FOREIGN KEY 制約からは、同じデータベース内のテーブルの列や、同じテーブルの列を参照できます。これらを自己参照テーブルといいます。たとえば、employee_numberemployee_name、および manager_employee_number という 3 つの列を含む従業員テーブルがあるとします。マネージャも従業員なので、manager_employee_number 列から employee_number 列への外部キー リレーションシップが存在します。

参照整合性

FOREIGN KEY 制約の主な目的は、外部キー テーブルに格納できるデータを制御することですが、主キー テーブルのデータに対する変更も制御されます。たとえば、ある販売員の行が Sales.SalesPerson テーブルから削除され、その販売員の ID が Sales.SalesOrderHeader テーブルの販売注文に使用された場合、2 つのテーブル間の参照整合性は破棄されます。削除された販売員の販売注文は、SalesPerson テーブルのデータへのリンクを持たない状態となり、SalesOrderHeader テーブル内で孤立します。

FOREIGN KEY 制約を定義すると、このような状況が発生するのを防ぐことができます。この制約により、外部キー テーブルのデータへのリンクが無効になるような変更を主キー テーブルのデータに加えることができなくなるため、参照整合性が保証されます。主キー テーブルの行を削除しようとするか、または主キー値を変更しようとした場合、削除または変更する主キー値が別のテーブルの FOREIGN KEY 制約の値と一致していると、その操作は失敗します。FOREIGN KEY 制約が定義された行を正常に変更または削除するには、まず、外部キー テーブルの外部キー データを削除または変更し、外部キーから他の主キー データへのリンクを設定する必要があります。

FOREIGN KEY 制約のインデックス作成

外部キーにインデックスを作成する利点は、次のとおりです。

  • PRIMARY KEY 制約に加えた変更が、関連テーブルの FOREIGN KEY 制約によってチェックされます。
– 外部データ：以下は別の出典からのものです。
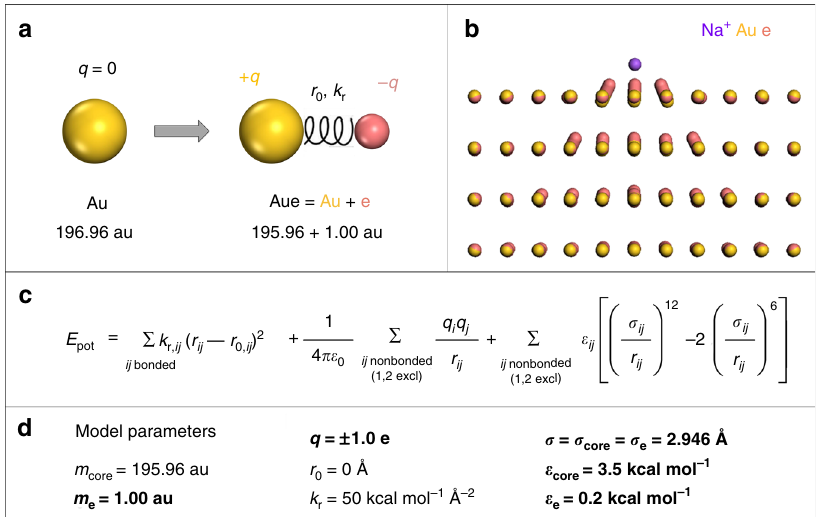
Fig. 1 Polarizable Lennard – Jones model for gold. a Extension of the simple Lennard – Jones model with dummy electrons to add features of the free electron gas. The virtual electrons rest at the atom core and carry a mass of 1 au. b Visualization of the dummy electrons on the Au (111) surface in the presence of an adsorbed sodium ion in vacuum. The induced charges spread across several atomic layers laterally and beneath the top atomic layer. c The energy expression contains terms for harmonic bond stretching, Coulomb energy, and van-der-Waals energy (Lennard – Jones potential). d The model uses fi ve independent parameters (highlighted in bold) including the mass of the dummy electron m e , a combination of the charge q and the bond stretching constant k r , whereby a certain ratio α = q 2 /(2 k r ) determines the magnitude of the image potential, as well as the Lennard – Jones parameters σ , ε core , and ε e . The total mass of the gold atom ( m core + m e ) and the rest position of the dummy electron r 0 = 0 Å are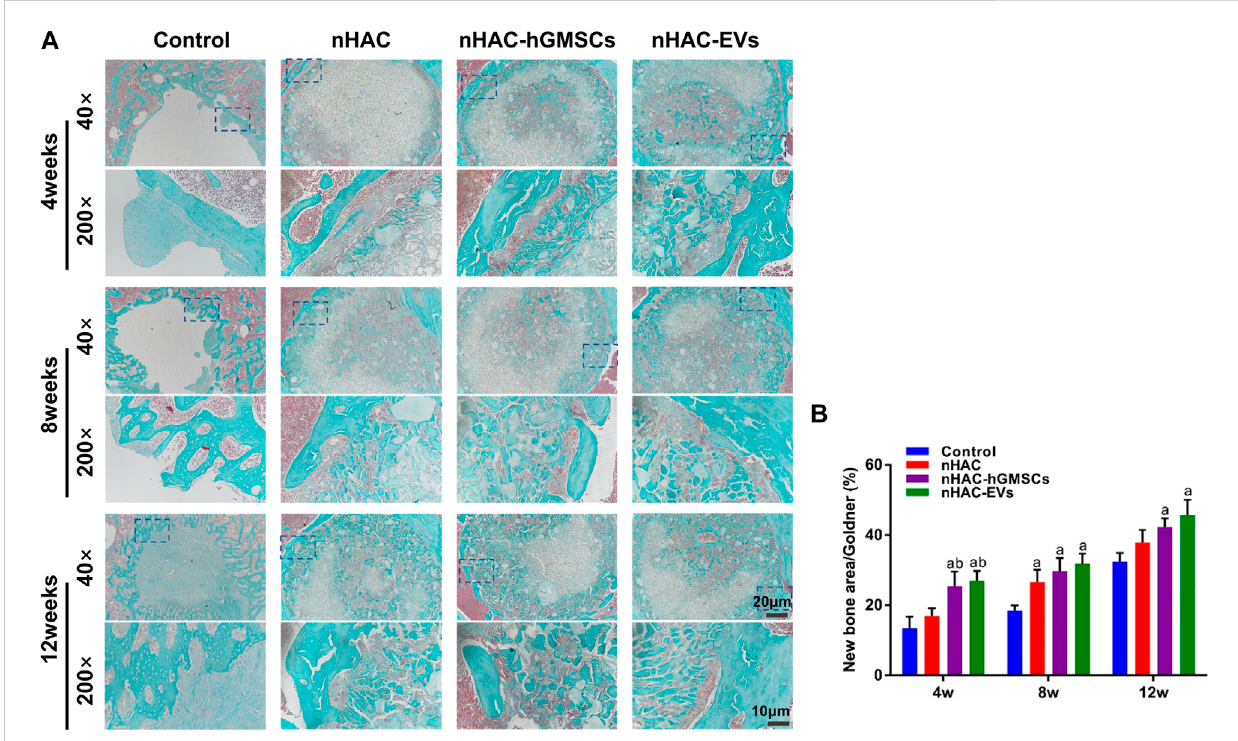
FIGURE 8 Goldner staining results of bone regeneration (A) Representative images of Goldner staining of the bone defect area. The 200× image is an enlargement in the dashed box of the 40× image (B) Quantitative analysis of new bone. a, p < 0.05 compared with the control group; b, p < 0.05 compared with the nHAC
  • クエリ内で、一方のテーブルの FOREIGN KEY 制約が定義された列を、他方のテーブルの主キー列または一意なキー列と照合することによって関連テーブルのデータが結合されるとき、多くの場合、外部キー列が結合基準に使用されます。インデックスを使用すると、データベース エンジンにより、外部キー テーブルの関連データがすばやく検索されます。ただし、必ずしもこのインデックスを作成する必要はありません。2 つのテーブル間に PRIMARY KEY 制約または FOREIGN KEY 制約が定義されていなくても、関連する 2 つのテーブルのデータを結合できます。ただし、2 つのテーブル間に外部キー リレーションシップが存在するということは、それら 2 つのテーブルが、結合基準としてキーを使用するクエリ内で結合されるように最適化されていることを示します。結合での FOREIGN KEY 制約の使用の詳細については、「結合の基礎」および「クエリの種類とインデックス」を参照してください。

テーブル内の FOREIGN KEY 制約の数

SQL Server には、テーブルに格納できる (他のテーブルを参照する) FOREIGN KEY 制約の数、または他のテーブルによって所有されている、特定のテーブルを参照する FOREIGN KEY 制約の数に関して、あらかじめ決められた制限がありません。それにもかかわらず、FOREIGN KEY 制約の実際の数は、使用しているハードウェアの構成と、使用しているデータベースおよびアプリケーションのデザインによって制限されます。テーブルには 253 個を超える FOREIGN KEY 制約を格納しないようにし、そのテーブルが 253 個を超える FOREIGN KEY 制約によって参照されないようにすることをお勧めします。データベースとアプリケーションをデザインするときは、FOREIGN KEY 制約を適用した場合のコストを考慮してください。